DESCRIPTION (provided by applicant): Determination of the structures of complexes between membrane proteins and their signaling partners is a pressing problem that has been hindered by the lack of methods for long-term stabilization of the complexes. We will use the visual signal transduction pathway as a model system to develop stabilization strategies since an optical readout can be used to easily monitor complex stability. Visual signal transduction depends upon the GPCR rhodopsin and heterotrimeric guanine nucleotide binding proteins (G-proteins; G1 and G23). Structural characterization of opsin, rhodopsin, and G-proteins in multiple states has provided exceptional insight into the basic mechanisms of visual signaling. However, the molecular understanding of the G protein signaling cycle is far from complete since the details of the complexes formed between signaling molecules are not known. Our targets will be stabilization of the rhodopsin-G123 signaling complex and the phosphorhodopsin-arrestin1 complex. These studies aim to identify what factors are important for the stabilization of biologically transient transmembrane signaling complexes, which will reveal general principles important for the stabilization of unrelated complexes. In Aim 1 we will identify novel sets of bicelles mixtures that improve the affinity between rhodopsin-transducin and rhodopsin-arrestin1. Once we have identified bicelles mixtures that improve the coupling efficiency and half-life of the complex, we will subject these to crystallization trials. In Aim 2 we will use standard and novel peptide detergents with negatively-charged or phosphorylated head groups as agents to stabilize the rhodopsin-transducin and rhodopsin-arrestin1 complexes. Following synthesis, we will monitor the stability of each complex using peptide detergents in isolation or in combination with micellar detergents to evaluate their efficacy in stabilization of membrane protein complexes. In Aim 3 we will evaluate the effects of modification of transducin and arrestin1 on the affinity of each com- plex. Altered proteins with improved affinity will be evaluated structurally. PUBLIC HEALTH RELEVANCE: We are working to improve the methods for structural investigation of the transient signaling complexes using complexes of rhodopsin as a model system. This proposal focuses on investigating solubilization reagents for membrane proteins that mimic biological membranes and improve complex affinity.

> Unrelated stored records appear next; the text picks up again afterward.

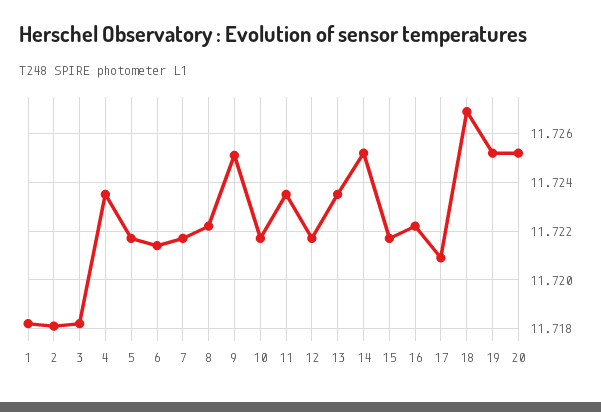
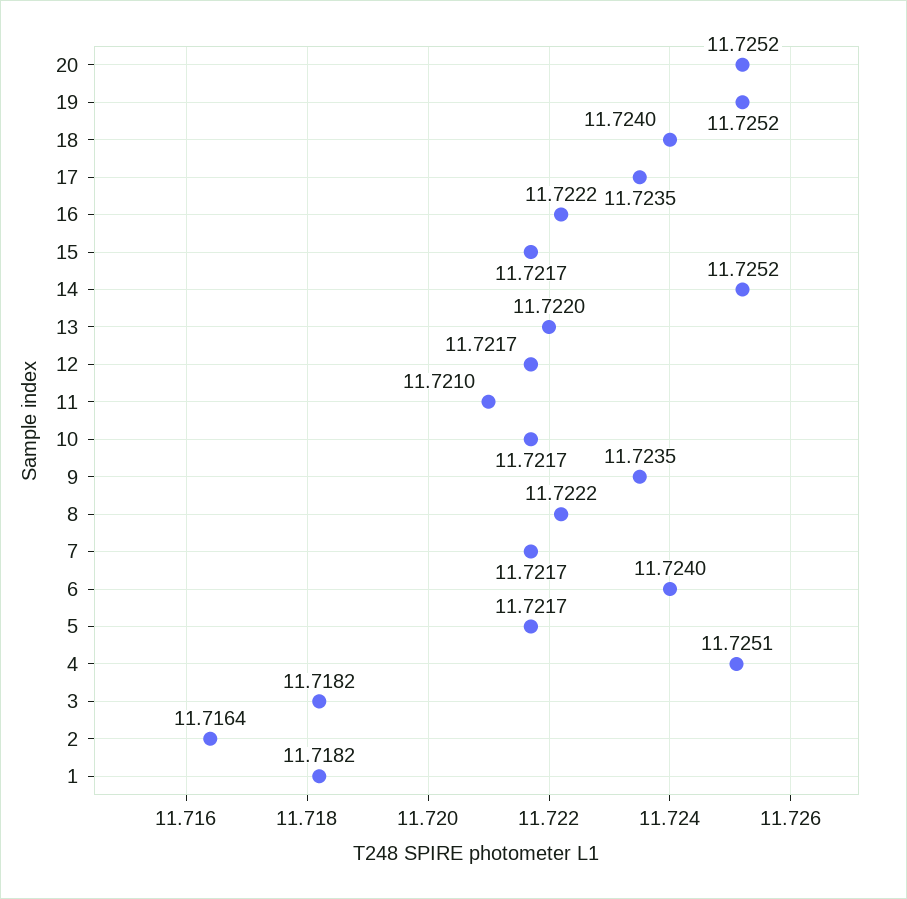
2: 11.718 -> 11.7164
4: 11.7235 -> 11.7251
6: 11.7215 -> 11.724
9: 11.725 -> 11.7235
11: 11.7235 -> 11.721
13: 11.7235 -> 11.722
17: 11.721 -> 11.7235
18: 11.727 -> 11.724

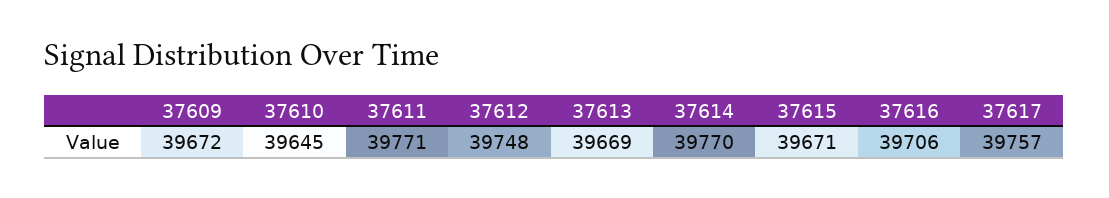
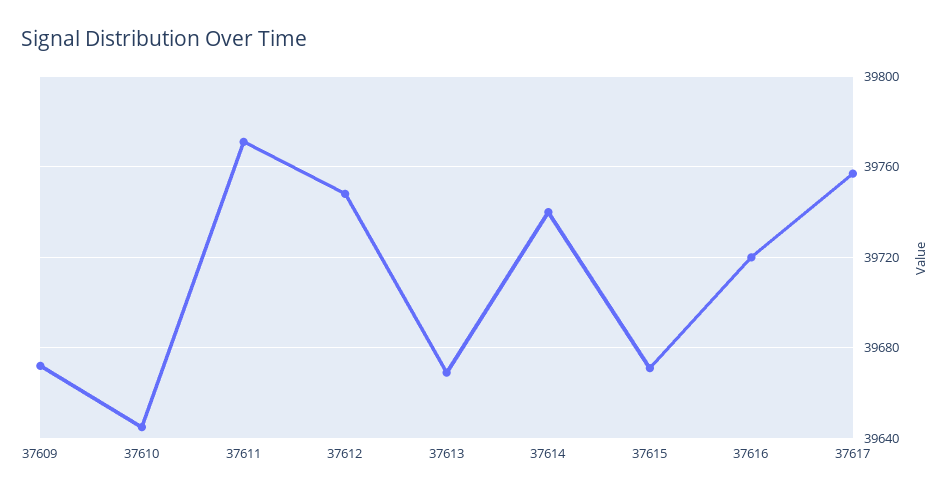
37614: 39770 -> 39740
37616: 39706 -> 39720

描述（由申请人提供）：确定膜蛋白质及其信号伴侣之间复合物的结构是一个紧迫的问题，由于缺乏长期稳定复合物的方法而阻碍了膜的问题。我们将使用视觉信号转导途径作为模型系统来开发稳定策略，因为光学读数可用于轻松监视复杂的稳定性。视觉信号转导取决于GPCR视紫红质和异三聚素鸟嘌呤核苷酸结合蛋白（G蛋白； G1和G23）。多种状态下，Opsin，Rhodopsin和G蛋白的结构表征为视觉信号传导的基本机制提供了出色的见解。但是，由于尚不清楚信号传导分子之间形成的复合物的细节，因此对G蛋白信号周期的分子理解远非完整。我们的目标将是稳定Rhodopsin-G123信号传导复合物和磷光蛋白 - arrestin1复合物。这些研究旨在确定哪些因素对于稳定生物瞬时跨膜信号传导复合物很重要，这将揭示对于稳定不相关复合物很重要的一般原理。在AIM 1中，我们将确定一组新型的双层混合物，这些混合物可以改善Rhodopsin-Transducin和Rhodopsin-arrestin1之间的亲和力。一旦我们确定了提高复合物的耦合效率和半衰期的双层混合物，我们将进行结晶试验。在AIM 2中，我们将使用带负荷或磷酸化的头部基团的标准和新型肽洗涤剂作为稳定Rhodopsin-Transducin和Rhodopsin-artrestin1配合物的药物。合成后，我们将使用肽洗涤剂分离或与胶束洗涤剂结合使用肽洗涤剂来监测每个复合物的稳定性，以评估其在膜蛋白复合物稳定中的疗效。在AIM 3中，我们将评估转杜蛋白和抑制素的修饰对每个复合物的亲和力的影响。将在结构上评估具有改善亲和力的蛋白质的改变。 公共卫生相关性：我们正在努力改善使用视紫红蛋白作为模型系统的复合物对瞬态信号传导复合物进行结构研究的方法。该建议着重于研究模仿生物膜并改善复杂亲和力的膜蛋白的溶解试剂。